From: Tomas Vondra <tomas(dot)vondra(at)2ndquadrant(dot)com>
To: Pierre Ducroquet <p(dot)psql(at)pinaraf(dot)info>
Cc: pgsql-hackers(at)postgresql(dot)org
Subject: Re: PATCH: add support for IN and @> in functional-dependency statistics use
Date: 2020-02-01 14:24:46
Message-ID: 20200201142446.aq5zf3gawj3ynrc2@development
Views: Raw Message | Whole Thread | Download mbox | Resend email
Thread:
Lists: pgsql-hackers

On Sat, Feb 01, 2020 at 08:51:04AM +0100, Pierre Ducroquet wrote:
>Hello
>
>At my current job, we have a lot of multi-tenant databases, thus with tables
>containing a tenant_id column. Such a column introduces a severe bias in
>statistics estimation since any other FK in the next columns is very likely to
>have a functional dependency on the tenant id. We found several queries where
>this functional dependency messed up the estimations so much the optimizer
>chose wrong plans.
>When we tried to use extended statistics with CREATE STATISTIC on tenant_id,
>other_id, we noticed that the current implementation for detecting functional
>dependency lacks two features (at least in our use case):
>- support for IN clauses
>- support for the array contains operator (that could be considered as a
>special case of IN)
>

Thanks for the patch. I don't think the lack of support for these clause
types is an oversight - we haven't done them because we were not quite
sure the functional dependencies can actually apply to them. But maybe
we can support them, I'm not against that in principle.

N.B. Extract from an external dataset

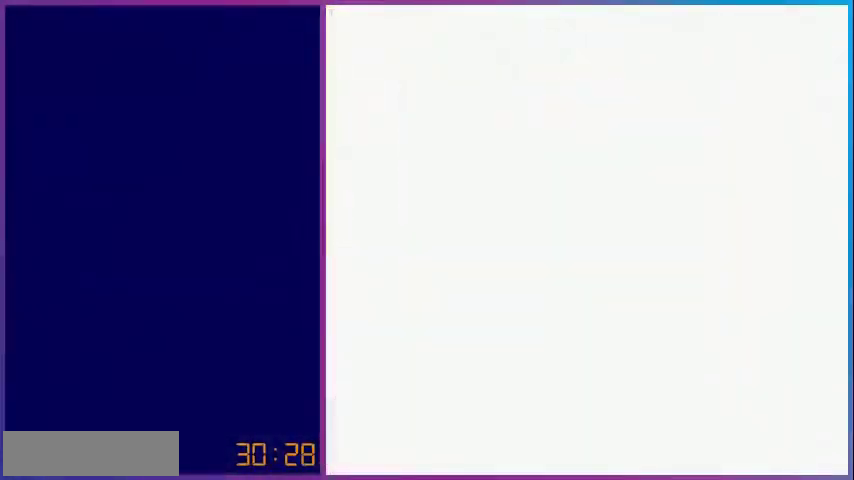
{"buttons": [], "events": [[400, "DPAD_UP", "down"], [480, "DPAD_UP", "up"]]}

>After digging in the source code, I think the lack of support for IN clauses
>is an oversight and due to the fact that IN clauses are ScalarArrayOpExpr
>instead of OpExpr. The attached patch fixes this by simply copying the code-
>path for OpExpr and changing the type name. It compiles and the results are
>correct, with a dependency being correctly taken into consideration when
>estimating rows. If you think such a copy paste is bad and should be factored
>in another static bool function, please say so and I will happily provide an
>updated patch.

Hmmm. Consider a query like this:

... WHERE tenant_id = 1 AND another_column IN (2,3)

which kinda contradicts the idea of functional dependencies that knowing
a value in one column, tells us something about a value in a second
column. But that assumes a single value, which is not quite true here.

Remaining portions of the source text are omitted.